---- Selected text
Don’t know much geography

Whose flag?

It was an oft-repeated criticism of American involvement in Vietnam that the U.S. was waging a war in a country that few of its citizens would be able to find on a map. That was a zinger, then and now, though, in the American public’s defence, at the time Vietnam was only twenty years old (it had most recently been French Indochina).

I was thinking of this recently when preparing my notes on the movie They’re Watching, which was set in Moldova. This threw me. Before finding out this little tidbit of information, if you’d asked me if there was a country of Moldova I would have said there wasn’t. I associated the name with a province in the former Austro-Hungarian Empire and thought that the filmmakers were invoking it as an imaginary place like Ruritania or the Duchy of Grand Fenwick. But actually Moldova is a sovereign state, having been one of the Soviet Socialist Republics and gaining independence when the Soviet Union collapsed.

This was humbling. I thought I knew enough of the basics of world geography that the existence of a European country I didn’t know of came as quite a surprise. But as I went flipping through a pocket atlas recently I found other examples of my ignorance of how the world is divided up. Just as surprising to me as the existence of Moldova was the discovery that there’s a part of Russia that isn’t connected to any other part of Russia (what’s called an exclave). This is the Kaliningrad Oblast, the old Prussian Königsberg. Who knew? Well, probably a lot of people. But I didn’t.

Political boundaries are often in flux, which justifies the printing of new atlases. I found several such boundary issues in my browsing. Suriname, for example, claims big chunks of both Guyana and French Guiana (the countries to its west and east respectively). I have no idea how valid these claims are, but on a map they look significant. Meanwhile, Western Sahara has been administered since 1979 by Morocco, but is still considered a (huge) disputed territory. I knew nothing of this.

The upshot is that I don’t have the right to make fun of anyone else’s ignorance of geography. There are plenty of places I not only couldn’t find on a map but that I’ve never even heard of. I guess I’m not a man of the world.

Mistakes? I’ve made a few

It’s a testament to something that every time I happen to re-read a previous post I’ve made at one of my sites I find something that needs to be corrected. Usually this is just a typo or some infelicity. But in the last couple of weeks I came across a pair of glaring factual errors that were absolute howlers. One was in a review of a book and the other of a movie.

The nice thing about running a blog is that you can immediately correct your mistakes. And once they’re fixed you can pretend as though they were never made. You can’t do that with print. Still, I’m depressed to find so many goofs. I actually do try to make sure that a post is clear of errors before I publish it online. But still the fact is I don’t think I’ve ever posted anything, in over twenty years, that didn’t have at least one mistake in it. As I’ve said, I find them all the time. They turn up like stones in a field.
--------
__Things to do__:
1. How would you put this sentence from the blog posts on geography and mistakes into Spanish: "The nice thing about running a blog is that you can immediately correct your mistakes."
2. Can you carry on the blog posts on geography and mistakes, picking up right after their final sentence?
The data below comes from a separate source.
---- Dataset entries
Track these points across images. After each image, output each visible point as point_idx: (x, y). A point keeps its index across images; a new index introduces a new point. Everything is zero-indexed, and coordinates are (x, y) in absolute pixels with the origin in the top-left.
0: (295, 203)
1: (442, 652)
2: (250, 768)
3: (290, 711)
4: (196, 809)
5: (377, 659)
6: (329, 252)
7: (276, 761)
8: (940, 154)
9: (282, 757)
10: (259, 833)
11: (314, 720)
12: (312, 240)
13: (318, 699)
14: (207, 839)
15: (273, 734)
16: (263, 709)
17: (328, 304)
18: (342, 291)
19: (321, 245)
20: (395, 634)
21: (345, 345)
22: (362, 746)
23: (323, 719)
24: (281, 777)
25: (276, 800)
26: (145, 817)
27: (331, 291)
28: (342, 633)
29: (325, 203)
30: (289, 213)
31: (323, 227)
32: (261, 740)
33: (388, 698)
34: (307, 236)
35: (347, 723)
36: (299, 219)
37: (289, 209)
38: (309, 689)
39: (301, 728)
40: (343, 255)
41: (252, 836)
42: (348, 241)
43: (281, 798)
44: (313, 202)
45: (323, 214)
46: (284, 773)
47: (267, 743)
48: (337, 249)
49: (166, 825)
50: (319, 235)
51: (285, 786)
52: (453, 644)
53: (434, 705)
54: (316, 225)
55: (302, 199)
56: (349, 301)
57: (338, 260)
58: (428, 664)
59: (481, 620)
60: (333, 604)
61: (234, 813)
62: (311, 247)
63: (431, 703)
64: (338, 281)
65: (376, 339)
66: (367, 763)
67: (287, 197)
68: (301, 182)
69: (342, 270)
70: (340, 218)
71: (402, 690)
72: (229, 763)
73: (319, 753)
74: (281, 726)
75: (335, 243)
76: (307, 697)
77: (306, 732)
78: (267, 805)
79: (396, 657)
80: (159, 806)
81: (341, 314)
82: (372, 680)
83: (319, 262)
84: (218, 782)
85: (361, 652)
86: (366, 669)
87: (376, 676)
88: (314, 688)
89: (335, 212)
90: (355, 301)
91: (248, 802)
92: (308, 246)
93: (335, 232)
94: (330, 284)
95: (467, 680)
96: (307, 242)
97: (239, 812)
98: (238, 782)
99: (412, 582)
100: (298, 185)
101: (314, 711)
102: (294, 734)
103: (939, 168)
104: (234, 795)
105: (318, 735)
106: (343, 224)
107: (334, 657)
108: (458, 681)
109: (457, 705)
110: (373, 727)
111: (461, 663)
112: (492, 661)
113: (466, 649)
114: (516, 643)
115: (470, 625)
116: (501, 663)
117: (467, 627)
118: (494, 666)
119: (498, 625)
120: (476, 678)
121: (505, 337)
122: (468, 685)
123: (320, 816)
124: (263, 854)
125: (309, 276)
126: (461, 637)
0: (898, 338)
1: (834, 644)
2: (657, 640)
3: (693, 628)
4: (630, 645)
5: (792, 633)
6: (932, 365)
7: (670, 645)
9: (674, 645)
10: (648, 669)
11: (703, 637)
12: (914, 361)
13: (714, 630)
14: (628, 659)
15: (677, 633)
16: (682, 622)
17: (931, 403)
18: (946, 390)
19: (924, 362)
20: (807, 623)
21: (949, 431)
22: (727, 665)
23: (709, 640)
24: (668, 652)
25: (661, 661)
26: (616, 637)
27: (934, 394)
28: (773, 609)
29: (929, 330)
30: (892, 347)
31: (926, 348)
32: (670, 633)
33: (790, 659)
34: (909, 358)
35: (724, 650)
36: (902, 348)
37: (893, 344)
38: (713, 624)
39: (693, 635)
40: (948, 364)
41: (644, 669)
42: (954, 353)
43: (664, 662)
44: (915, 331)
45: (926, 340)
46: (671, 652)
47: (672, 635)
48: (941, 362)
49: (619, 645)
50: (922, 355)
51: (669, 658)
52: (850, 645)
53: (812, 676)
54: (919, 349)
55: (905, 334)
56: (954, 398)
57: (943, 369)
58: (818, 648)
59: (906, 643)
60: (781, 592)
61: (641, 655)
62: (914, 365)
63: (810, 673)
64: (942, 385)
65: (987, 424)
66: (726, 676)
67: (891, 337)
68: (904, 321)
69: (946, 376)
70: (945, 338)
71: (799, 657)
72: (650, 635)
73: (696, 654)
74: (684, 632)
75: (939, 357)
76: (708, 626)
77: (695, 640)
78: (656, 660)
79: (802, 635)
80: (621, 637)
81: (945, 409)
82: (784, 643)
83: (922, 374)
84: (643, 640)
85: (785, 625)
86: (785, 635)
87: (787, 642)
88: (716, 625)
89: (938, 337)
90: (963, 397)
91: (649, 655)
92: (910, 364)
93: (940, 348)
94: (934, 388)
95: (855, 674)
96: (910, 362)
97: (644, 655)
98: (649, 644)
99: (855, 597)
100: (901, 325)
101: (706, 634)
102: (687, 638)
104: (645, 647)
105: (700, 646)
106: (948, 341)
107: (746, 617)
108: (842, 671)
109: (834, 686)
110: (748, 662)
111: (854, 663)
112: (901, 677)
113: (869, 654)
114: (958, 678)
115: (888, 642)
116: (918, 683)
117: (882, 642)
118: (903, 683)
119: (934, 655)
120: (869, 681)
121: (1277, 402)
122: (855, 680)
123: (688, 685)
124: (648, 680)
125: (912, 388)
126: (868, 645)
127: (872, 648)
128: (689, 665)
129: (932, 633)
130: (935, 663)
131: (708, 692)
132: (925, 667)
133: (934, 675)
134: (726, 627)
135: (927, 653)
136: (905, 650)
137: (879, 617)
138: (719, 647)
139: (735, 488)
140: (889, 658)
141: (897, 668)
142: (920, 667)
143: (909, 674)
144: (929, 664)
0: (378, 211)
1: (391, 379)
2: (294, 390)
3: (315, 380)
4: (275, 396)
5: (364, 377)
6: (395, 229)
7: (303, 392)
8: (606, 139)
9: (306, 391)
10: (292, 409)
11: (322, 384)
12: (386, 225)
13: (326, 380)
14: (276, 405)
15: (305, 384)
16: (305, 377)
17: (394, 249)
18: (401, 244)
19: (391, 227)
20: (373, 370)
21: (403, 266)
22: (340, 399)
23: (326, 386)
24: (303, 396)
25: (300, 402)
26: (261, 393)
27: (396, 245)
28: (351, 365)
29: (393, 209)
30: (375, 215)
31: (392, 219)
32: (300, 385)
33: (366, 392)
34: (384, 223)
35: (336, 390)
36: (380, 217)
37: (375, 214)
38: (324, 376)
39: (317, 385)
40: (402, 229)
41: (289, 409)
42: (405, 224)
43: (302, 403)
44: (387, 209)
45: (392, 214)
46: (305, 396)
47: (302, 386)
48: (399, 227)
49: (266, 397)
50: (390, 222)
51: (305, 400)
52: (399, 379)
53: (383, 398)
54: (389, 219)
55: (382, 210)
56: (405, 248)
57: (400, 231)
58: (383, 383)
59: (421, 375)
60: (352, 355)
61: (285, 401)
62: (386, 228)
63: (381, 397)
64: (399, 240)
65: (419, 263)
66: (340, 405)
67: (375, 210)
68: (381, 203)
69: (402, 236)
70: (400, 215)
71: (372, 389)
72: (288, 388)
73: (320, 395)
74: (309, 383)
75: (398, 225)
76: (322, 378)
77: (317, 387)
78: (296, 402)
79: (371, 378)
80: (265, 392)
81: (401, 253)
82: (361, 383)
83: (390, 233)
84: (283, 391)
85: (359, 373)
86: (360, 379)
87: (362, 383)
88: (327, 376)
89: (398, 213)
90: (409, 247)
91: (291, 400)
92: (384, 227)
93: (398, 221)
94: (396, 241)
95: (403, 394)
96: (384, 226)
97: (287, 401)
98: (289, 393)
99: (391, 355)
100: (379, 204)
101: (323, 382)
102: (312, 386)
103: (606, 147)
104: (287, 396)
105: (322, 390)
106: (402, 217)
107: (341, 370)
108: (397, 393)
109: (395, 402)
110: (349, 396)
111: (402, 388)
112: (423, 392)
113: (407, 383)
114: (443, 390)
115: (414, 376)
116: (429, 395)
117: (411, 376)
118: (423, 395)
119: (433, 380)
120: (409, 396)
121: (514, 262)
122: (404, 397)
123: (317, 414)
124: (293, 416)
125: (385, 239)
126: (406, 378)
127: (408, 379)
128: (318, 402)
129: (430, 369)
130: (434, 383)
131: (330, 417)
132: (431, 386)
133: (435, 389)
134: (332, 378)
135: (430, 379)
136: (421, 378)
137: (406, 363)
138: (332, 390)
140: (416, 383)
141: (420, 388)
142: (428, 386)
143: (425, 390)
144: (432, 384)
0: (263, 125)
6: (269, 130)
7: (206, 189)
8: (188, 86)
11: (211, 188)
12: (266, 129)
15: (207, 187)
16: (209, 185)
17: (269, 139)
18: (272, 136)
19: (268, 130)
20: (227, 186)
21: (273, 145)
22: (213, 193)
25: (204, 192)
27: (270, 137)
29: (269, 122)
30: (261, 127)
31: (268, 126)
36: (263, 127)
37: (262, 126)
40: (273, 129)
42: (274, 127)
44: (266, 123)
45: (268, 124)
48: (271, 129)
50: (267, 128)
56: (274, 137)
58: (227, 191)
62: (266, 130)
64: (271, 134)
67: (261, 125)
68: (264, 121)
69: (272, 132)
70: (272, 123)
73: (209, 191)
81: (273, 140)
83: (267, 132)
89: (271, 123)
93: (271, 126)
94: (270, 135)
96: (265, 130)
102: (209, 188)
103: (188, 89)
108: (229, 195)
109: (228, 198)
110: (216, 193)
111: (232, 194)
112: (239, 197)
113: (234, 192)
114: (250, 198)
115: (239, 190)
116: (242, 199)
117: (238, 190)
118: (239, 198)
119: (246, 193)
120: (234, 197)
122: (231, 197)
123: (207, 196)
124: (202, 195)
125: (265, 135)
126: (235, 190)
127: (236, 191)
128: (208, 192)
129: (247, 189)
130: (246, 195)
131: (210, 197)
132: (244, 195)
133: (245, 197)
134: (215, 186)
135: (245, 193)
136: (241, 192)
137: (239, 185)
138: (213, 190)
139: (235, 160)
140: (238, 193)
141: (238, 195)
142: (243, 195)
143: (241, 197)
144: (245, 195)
--------
__Your responses__:
1. Lo bueno de tener un blog es que puedes corregir tus errores de inmediato.

2.
Perhaps it has something to do with writing for the Internet. Or perhaps it’s just my own carelessness. As for the nature of my mistakes, my opinions, I find, change less and less. But my expression of those opinions is always in flux. This makes a blog a perpetual work in progress. Thanks for bearing with me!

Raptor rapture

Last night’s broadcast of the National, the CBC’s flagship national newsprogram, was devoted entirely to the Toronto Raptors winning the NBA basketball program.

The whole damn program.

There are so many things wrong with this. Why devote so much time to a sports story? It’s “news” only in the sense of being an attention-grabbing headline. And the thing is, the CBC’s sports coverage isn’t that good in the first place (and it wasn’t at all good in this instance), so who would be coming to the National to watch it?

I wish I could support the CBC more. I get the sense that they’re trying. I like the hosts of the National, and think they held on to Peter Mansbridge far too long. But they just seem to be flailing now. And they really have to do something about the number of local human interest stories that they’re regularly running on this program. These don’t belong on a national news broadcast.

I know these are tough times in the news business, but I don’t see how any of this is helping. Five minutes on the Raptors would have been plenty, even on a slow news day. It looks like we’re into a death spiral now.

Raising hell

You know what he’s going to do, right? Tear your soul apart!

Over at Alex on Film I’ve been watching the Hellraiser movies, minus the last couple. You can say I wanted to cut my losses.

It’s disappointing how the series never went anywhere. I loved the first Hellraiser, and was actually at the world premiere of the second. But later entries were just cash grabs for the limited cash to be grabbed from direct-to-video release, often injecting Pinhead into scripts pulled off the shelf that had no connection to the Hellraiser mythos. Here’s the line-up:

Hellraiser (1987)
Hellbound: Hellraiser II (1988)
Hellraiser III: Hell on Earth (1992)
Hellraiser: Bloodline (1996)
Hellraiser: Inferno (2000)
Hellraiser: Hellseeker (2002)
Hellraiser: Deader (2005)
Hellraiser: Hellworld (2005)

Comic trilogy

Over at Alex on Film I’ve posted my thoughts on Glass, which completes the M. Night Shyamalan comic-book trilogy begun with Unbreakable and Split. These movies make a welcome antidote to the usual run of Marvel movies, but I don’t think Shyamalan had enough to say to cover three films. Glass in particular seems to just be putting in time, before coming to no very great conclusion.

Revisitings

Call it the Trump Effect. Or another Trump Effect. Over at Goodreports I’ve added a review of Gavin Esler’s The United States of Anger, which came out in 1997. In fact, I remember Esler’s book as being one of the very first to cross my desk when I started reviewing on a regular basis. I didn’t review it at the time, but some of its arguments stuck in my head. When I came across it again recently, cleaning up some books in the basement, I started flipping through it and, given all that’s happened in the two decades since, I thought it was worth re-examining.

As I point out in my review, this is not the way it usually works with timely political books. They’re almost always forgotten a few months after publication. But with the Trump phenomenon I think it’s interesting to go back and looks at these studies of the world BT (Before Trump) and see what, in retrospect, they might tell us about what was coming. Much the same thinking was behind my revisiting of my review of John Filion’s book on Doug Ford, The Only Average Guy. At least in terms of politics and the media, Trump really changed the game. But should we have seen him coming? Did we?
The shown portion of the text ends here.